A logical scalar indicating whether or not to include contributions from censored inter-exceedance times, relating to the first and last observations. See Attalides (2015) for details.
An object (a list) of class c("kgaps_imt", "exdex")
containing
A length(u)
by length(k)
numeric matrix.
Column i contains, for \(K\) = k[i]
, the values of the
information matrix test statistic for the set of thresholds in
u
. The column names are the values in k
.
The row names are the approximate empirical percentage quantile levels
of the thresholds in u
.
A length(u)
by length(k)
numeric matrix
containing the corresponding \(p\)-values for the test.
A length(u)
by length(k)
numeric matrix
containing the corresponding estimates of \(\theta\).
The input u
and k
.
The \(K\)-gaps IMT is performed a over grid of all
combinations of threshold and \(K\) in the vectors u
and k
. If the estimate of \(\theta\) is 0 then the
IMT statistic, and its associated \(p\)-value is NA
.
For details of the IMT see Suveges and Davison
(2010). There are some typing errors on pages 18-19 that have been
corrected in producing the code: the penultimate term inside {...}
in the middle equation on page 18 should be \((c_j(K))^2\), as should
the penultimate term in the first equation on page 19; the {...}
bracket should be squared in the 4th equation on page 19; the factor
\(n\) should be \(N-1\) in the final equation on page 19.
Suveges, M. and Davison, A. C. (2010) Model misspecification in peaks over threshold analysis, Annals of Applied Statistics, 4(1), 203-221. doi:10.1214/09-AOAS292
Attalides, N. (2015) Threshold-based extreme value modelling, PhD thesis, University College London. https://discovery.ucl.ac.uk/1471121/1/Nicolas_Attalides_Thesis.pdf
### Newlyn sea surges
u <- quantile(newlyn, probs = seq(0.1, 0.9, by = 0.1))

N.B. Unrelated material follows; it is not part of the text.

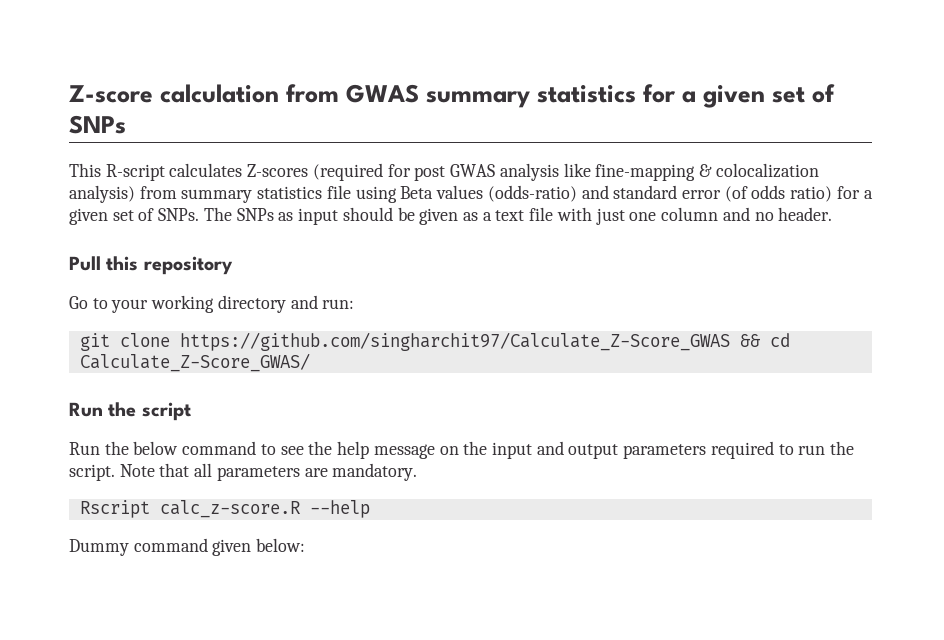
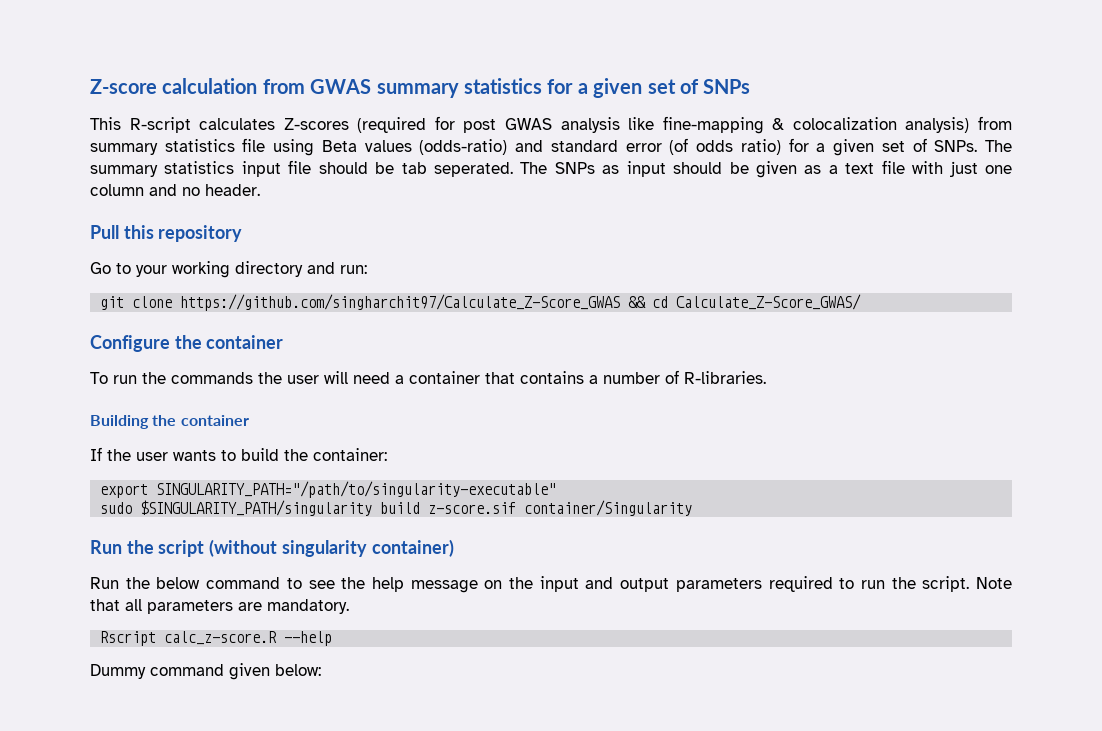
(232, 214) none -> [90,160,548,177] summary statistics input file should be tab seperated. The
(310, 362) none -> [90,335,284,352] [90,370,766,384] [90,415,249,429] [90,447,387,461] [100,481,557,498] [100,500,693,516] // Configure the container // To run the commands the user will need a container that contains a number of R-libraries. // Building the container // If the user wants to build the container: // export SINGULARITY_PATH="/path/to/singularity-executable" // sudo $SINGULARITY_PATH/singularity build z-score.sif container/Singularity
(191, 411) none -> [209,539,454,557] (without singularity container)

imt <- kgaps_imt(newlyn, u = u, k = 1:5)
### S&P 500 index
u <- quantile(sp500, probs = seq(0.1, 0.9, by = 0.1))
imt <- kgaps_imt(sp500, u = u, k = 1:5)
### Cheeseboro wind gusts (a matrix containing some NAs)
probs <- c(seq(0.5, 0.98, by = 0.025), 0.99)
u <- quantile(cheeseboro, probs = probs, na.rm = TRUE)
imt <- kgaps_imt(cheeseboro, u = u, k = 1:5)